GOAL OF THE EXERCISE :: Go through the entries below and tally the lines containing the string "their"; report only the tally.

DATA UNDER STUDY ::
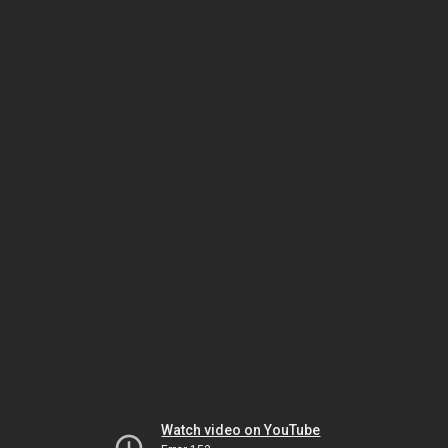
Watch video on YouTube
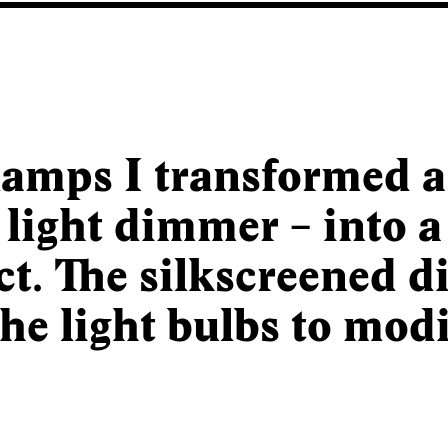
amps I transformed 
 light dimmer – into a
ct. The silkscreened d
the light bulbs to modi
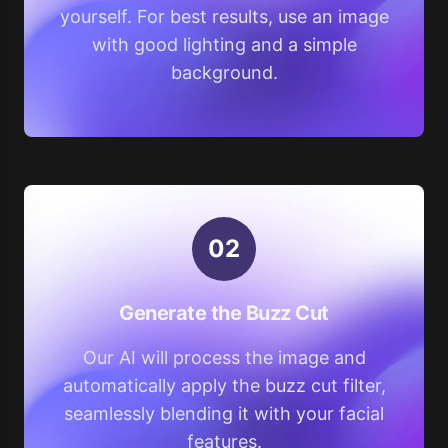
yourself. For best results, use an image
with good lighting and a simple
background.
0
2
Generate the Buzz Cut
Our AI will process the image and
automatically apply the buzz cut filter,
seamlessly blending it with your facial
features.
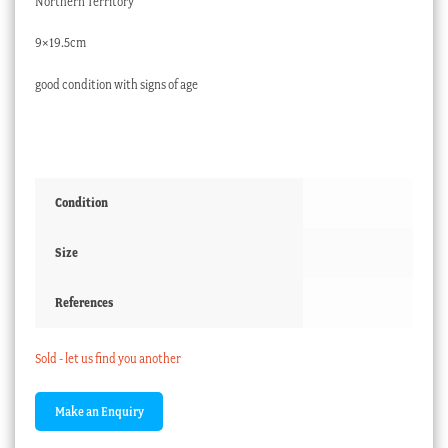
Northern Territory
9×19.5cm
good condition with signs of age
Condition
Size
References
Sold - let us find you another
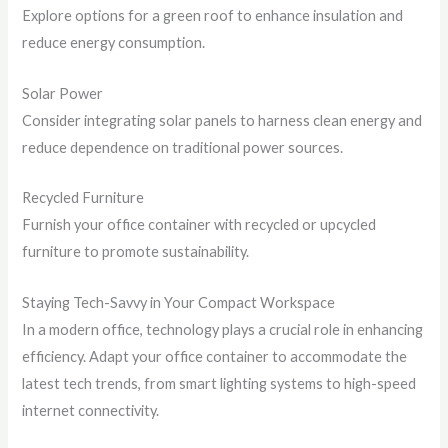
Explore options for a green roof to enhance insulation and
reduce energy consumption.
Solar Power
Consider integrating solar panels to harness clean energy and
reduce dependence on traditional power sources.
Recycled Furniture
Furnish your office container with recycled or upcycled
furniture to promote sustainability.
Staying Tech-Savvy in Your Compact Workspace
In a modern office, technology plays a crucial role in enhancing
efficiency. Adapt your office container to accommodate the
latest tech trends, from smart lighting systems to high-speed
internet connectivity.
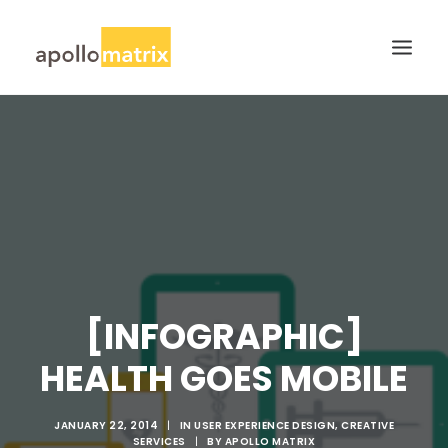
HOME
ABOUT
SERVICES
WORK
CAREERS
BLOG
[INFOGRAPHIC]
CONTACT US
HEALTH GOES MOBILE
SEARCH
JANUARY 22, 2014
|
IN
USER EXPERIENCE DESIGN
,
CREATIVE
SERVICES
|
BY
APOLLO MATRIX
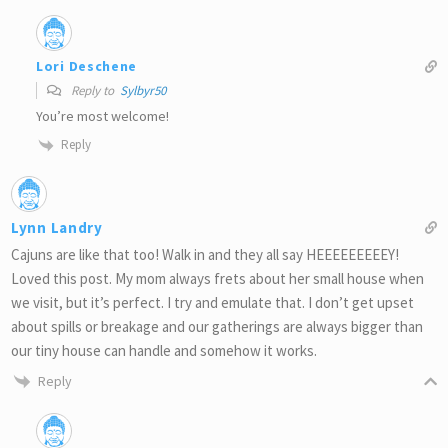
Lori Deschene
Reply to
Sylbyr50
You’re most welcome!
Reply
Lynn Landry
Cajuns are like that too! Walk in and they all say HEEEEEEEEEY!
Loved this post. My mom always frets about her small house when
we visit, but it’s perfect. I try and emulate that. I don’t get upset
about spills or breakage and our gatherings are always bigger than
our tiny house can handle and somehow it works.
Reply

* * *

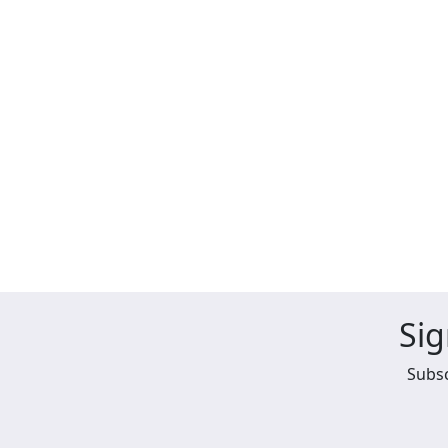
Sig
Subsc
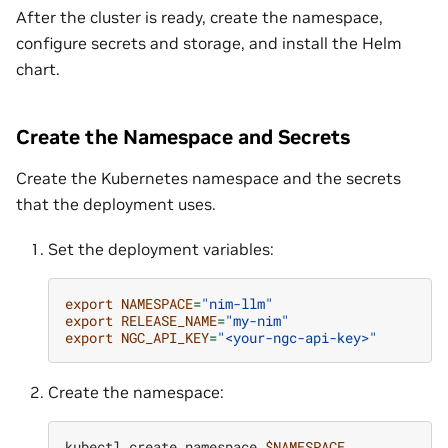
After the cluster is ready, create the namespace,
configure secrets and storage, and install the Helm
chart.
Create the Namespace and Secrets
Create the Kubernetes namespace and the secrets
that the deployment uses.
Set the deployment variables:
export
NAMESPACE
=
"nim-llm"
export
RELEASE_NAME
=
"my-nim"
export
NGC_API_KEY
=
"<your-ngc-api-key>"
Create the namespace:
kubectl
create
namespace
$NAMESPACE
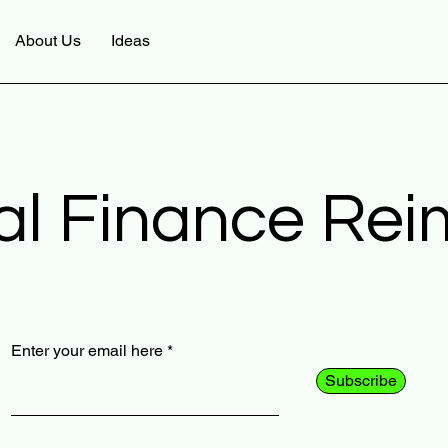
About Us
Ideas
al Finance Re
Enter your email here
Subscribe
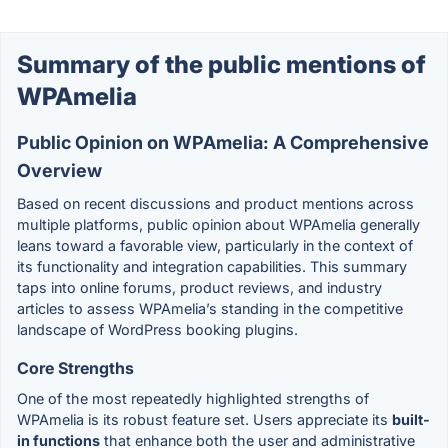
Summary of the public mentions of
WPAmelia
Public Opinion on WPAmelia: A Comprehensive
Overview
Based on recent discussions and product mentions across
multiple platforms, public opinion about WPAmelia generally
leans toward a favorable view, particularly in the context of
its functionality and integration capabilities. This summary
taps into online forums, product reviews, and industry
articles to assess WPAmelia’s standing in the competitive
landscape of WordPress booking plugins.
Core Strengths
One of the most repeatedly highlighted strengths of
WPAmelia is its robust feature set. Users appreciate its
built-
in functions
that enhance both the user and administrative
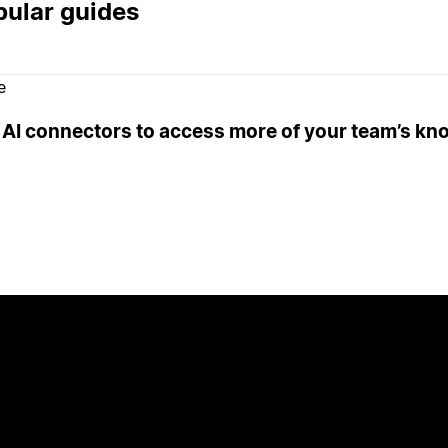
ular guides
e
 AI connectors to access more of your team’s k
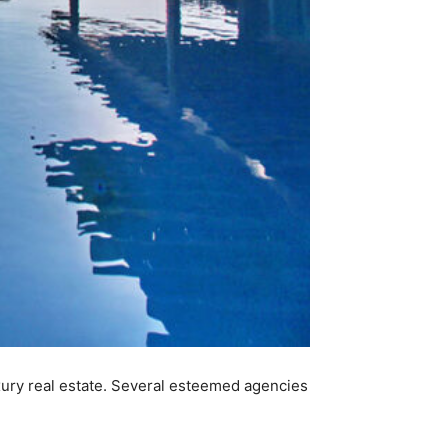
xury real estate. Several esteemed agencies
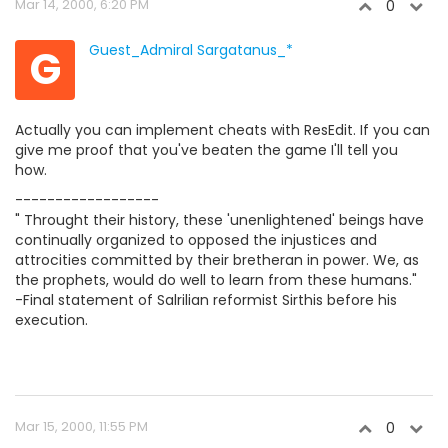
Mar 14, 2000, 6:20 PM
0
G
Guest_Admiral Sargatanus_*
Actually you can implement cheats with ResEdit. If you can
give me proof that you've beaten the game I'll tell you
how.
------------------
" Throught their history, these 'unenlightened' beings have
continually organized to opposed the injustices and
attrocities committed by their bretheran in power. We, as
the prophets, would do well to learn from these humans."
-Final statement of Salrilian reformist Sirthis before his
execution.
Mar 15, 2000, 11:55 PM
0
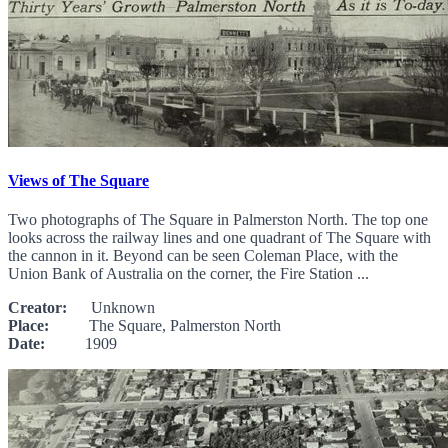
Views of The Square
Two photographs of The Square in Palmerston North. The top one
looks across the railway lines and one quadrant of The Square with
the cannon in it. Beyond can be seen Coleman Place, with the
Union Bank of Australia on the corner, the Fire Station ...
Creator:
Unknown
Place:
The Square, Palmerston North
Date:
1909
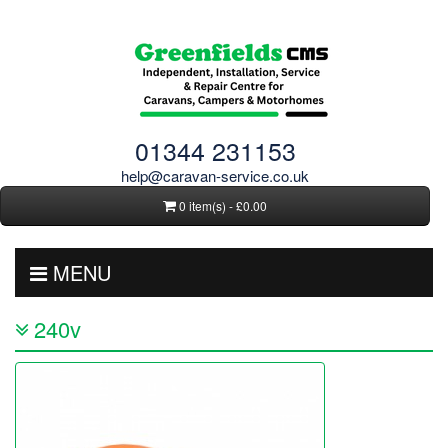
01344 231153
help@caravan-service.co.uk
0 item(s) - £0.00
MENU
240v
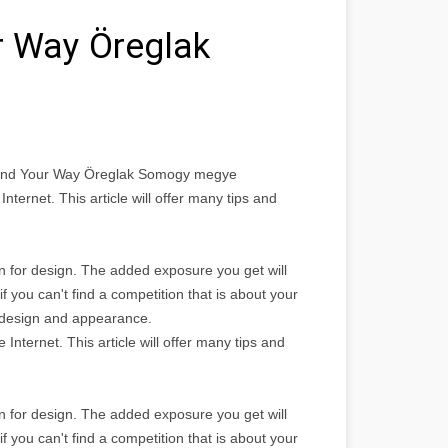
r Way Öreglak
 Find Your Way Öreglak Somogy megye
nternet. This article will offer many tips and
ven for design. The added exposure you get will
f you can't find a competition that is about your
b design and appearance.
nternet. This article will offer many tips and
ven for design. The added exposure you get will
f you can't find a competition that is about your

RESULT OF THE EXERCISE :: 2